── TEXT SHOWN ──

# understanding the specs of a sepex motor



## major (Apr 4, 2008)

Hi mec,

I'll insert some comments:



mechano said:


> Hi everyone, I have this sepex motor, I know there is not much love for sepex motors generally but it was $250 from local junk-yard.
> 
> The advertised power is 9,2kW @ 80V 136A on armature, and 2060 rpm.
> Rated field voltage is 32,6V and 9.3 Amps.
> ...


Just about. The numbers off a nameplate like this are most likely relative to the rated load. In this case 9.2kW and 136A Ia. At no-load, Va=80V with Vf=32.6V will likely yield RPM greater than 2060. 



mechano said:


> as 2060 rpm is very low for an EV conversion and available controllers are 80V maximum (curtis 1244 & kelly KDZ), is there a way of running this motor faster like lowering the field voltage (at least this is the theory)


Sure. Field weakening will increase RPM. But it is not a free lunch. Field weakening also reduces torque. Now you can make up torque with more armature current, but there will be limits. Your controller will have a current limit on armature current. This pretty much sets maximum power. Field weakening will not get you higher power than that limit. So you end up trading torque for RPM. This can work quite nicely for you if you can set up the controller to manage it. And that, from everything I've seen, is impossible with a Kelly. Curtis can effectively manage SepEx motors. 



mechano said:


> I haven't purchased a controller yet, I really like to use this motor for my 1966 VW bug.
> 
> Thanks for any help.


Again.... Avoid Kelly.

Good luck,

major


----------



## Duncan (Dec 8, 2008)

Hi Major
With a sepex could I use two controllers? 
One like an OpenRevolt for the armature current and a separate smaller one for the field coils?
Would the two controllers have to be in phase with each other or do the motor coils spread the signal such that it would not be needed?

Just out of curiosity


----------



## major (Apr 4, 2008)

Duncan said:


> Hi Major
> With a sepex could I use two controllers?
> One like an OpenRevolt for the armature current and a separate smaller one for the field coils?
> Would the two controllers have to be in phase with each other or do the motor coils spread the signal such that it would not be needed?
> ...


Hi Dunc,

Yeah. We had a member or two do this. The field filters its supply well so no need to synch PWM.

major


----------



## dcb (Dec 5, 2009)

───
── PROVIDED DATA ──

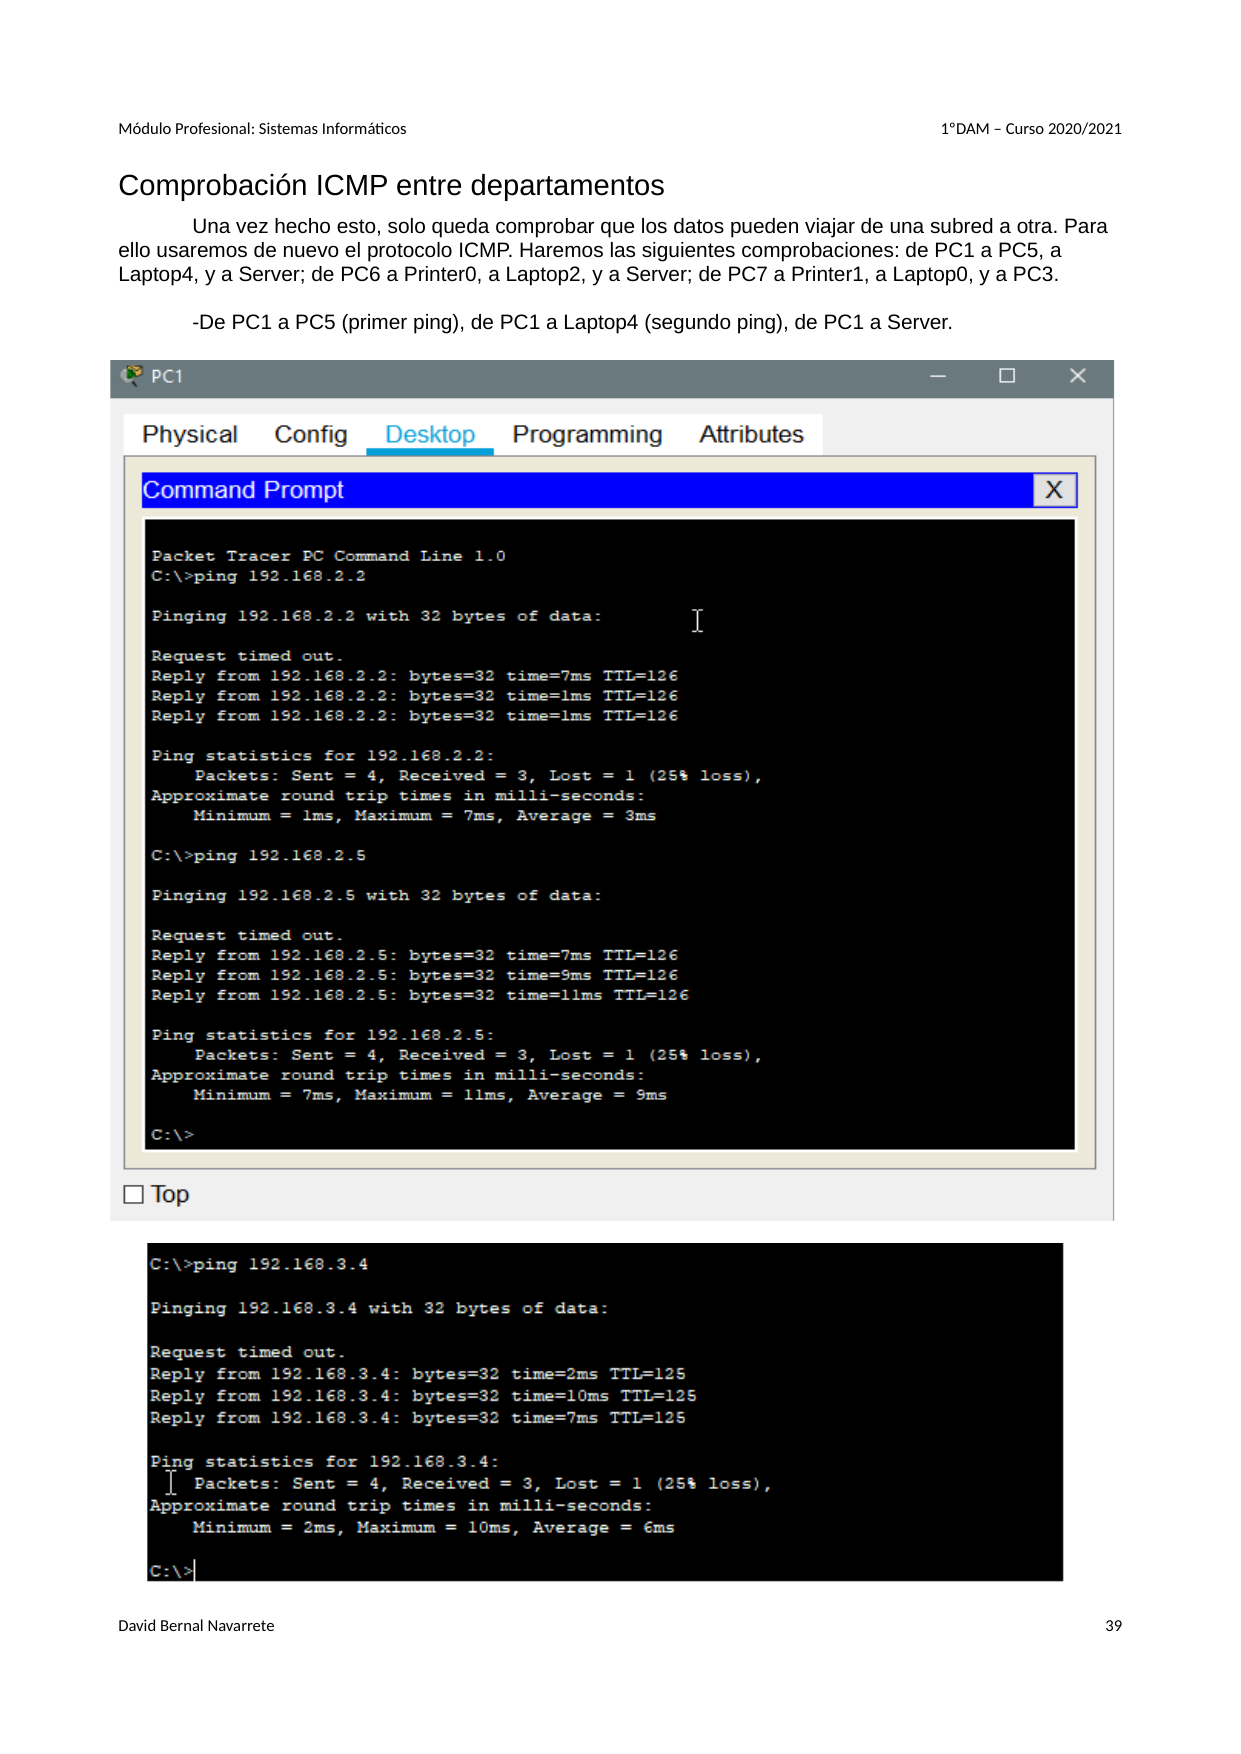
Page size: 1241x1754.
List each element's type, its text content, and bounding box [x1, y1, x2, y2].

subtitle Comprobación ICMP entre departamentos [118, 168, 1122, 201]
picture [110, 360, 1115, 1221]
text -De PC1 a PC5 (primer ping), de PC1 a Laptop4 (segundo ping), de PC1 a Server. [118, 310, 1122, 334]
text Una vez hecho esto, solo queda comprobar que los datos pueden viajar de una subred a otra. Para ello usaremos de nuevo el protocolo ICMP. Haremos las siguientes comprobaciones: de PC1 a PC5, a Laptop4, y a Server; de PC6 a Printer0, a Laptop2, y a Server; de PC7 a Printer1, a Laptop0, y a PC3. [118, 214, 1122, 286]
picture [147, 1243, 1065, 1583]
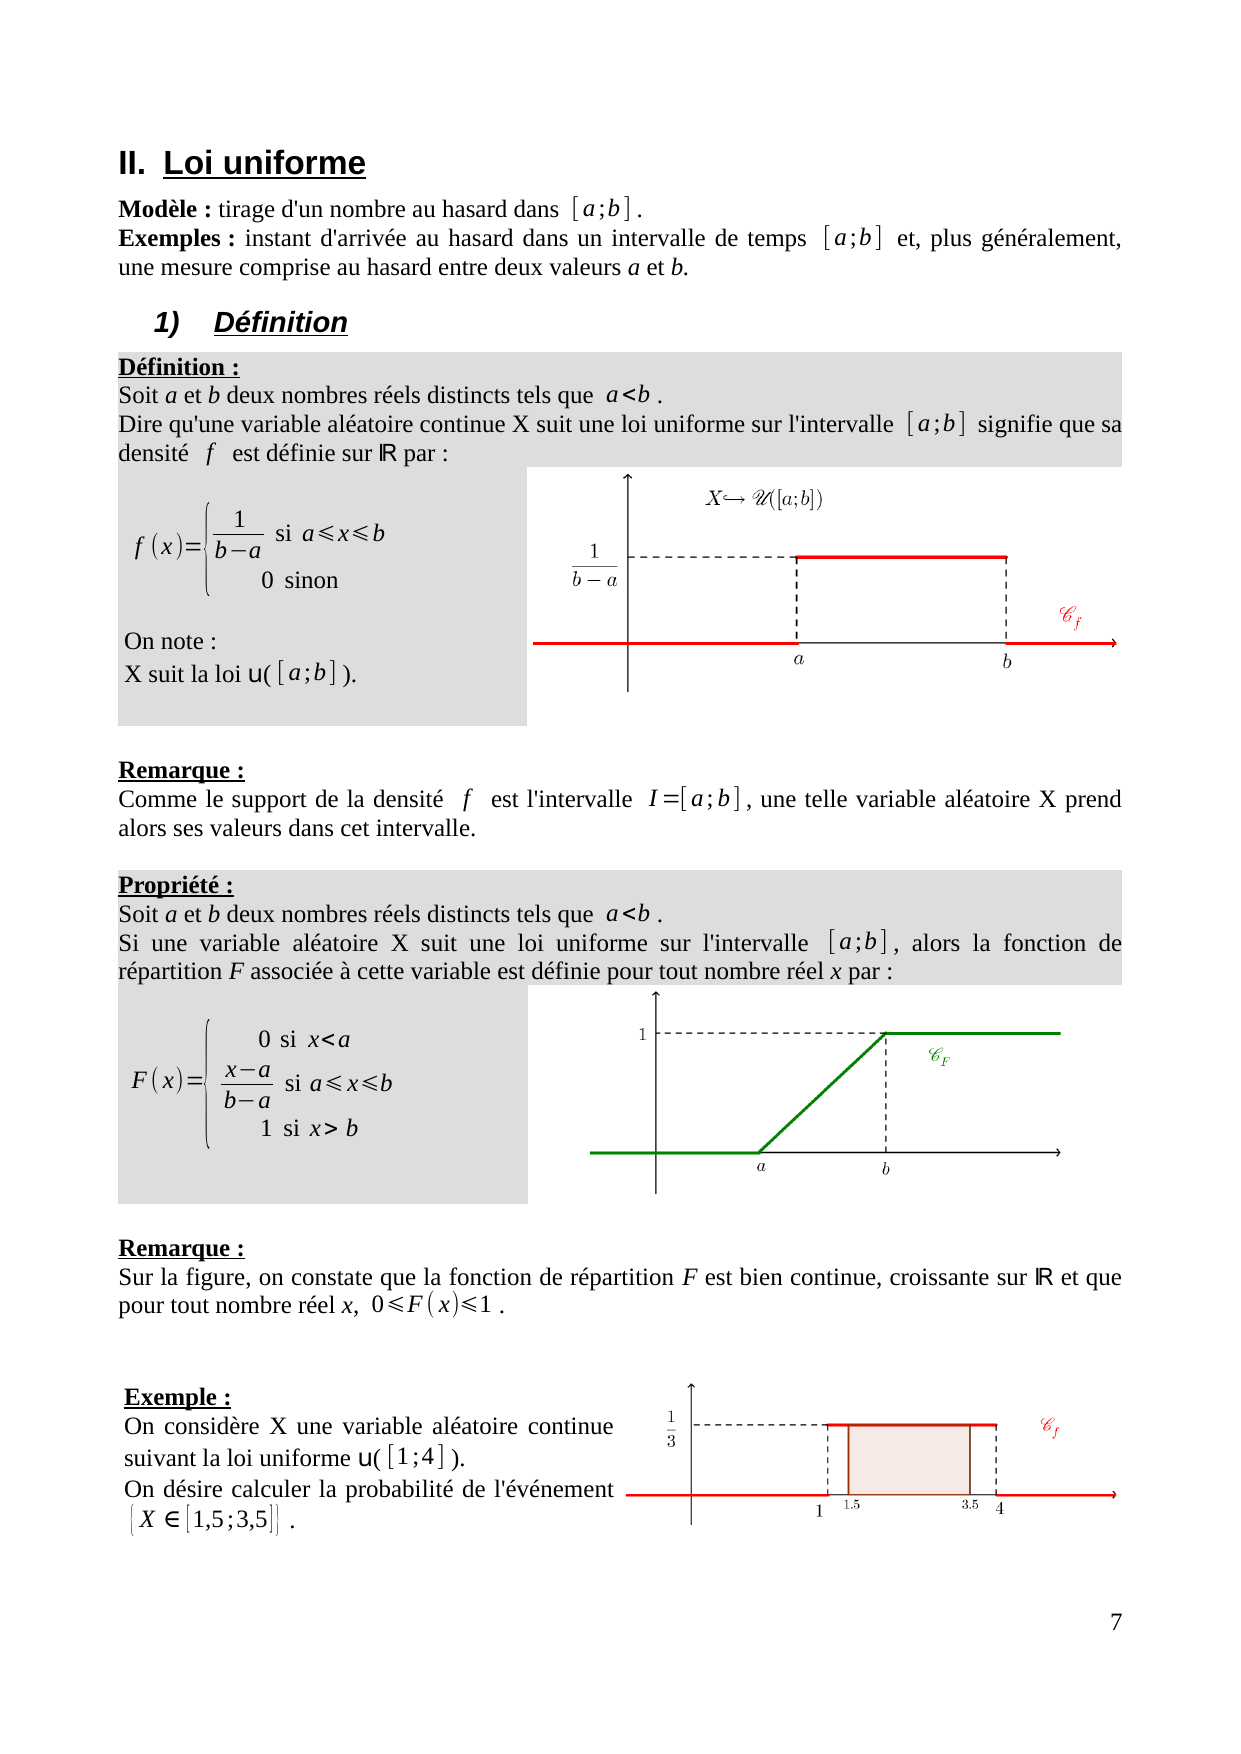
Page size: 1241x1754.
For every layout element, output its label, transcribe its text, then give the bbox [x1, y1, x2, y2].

───

# [GIVEN TASK]
Answer these from the sepex motor thread:
(a) How much did the motor cost at the local junk-yard?
(b) Which controller brand does major say can effectively manage SepEx motors?
(c) In major's reply to Duncan, why is there no need to synch PWM between the two controllers?

# [RESULT FOR THIS TASK]
(a) $250.
(b) Curtis.
(c) The field filters its supply well.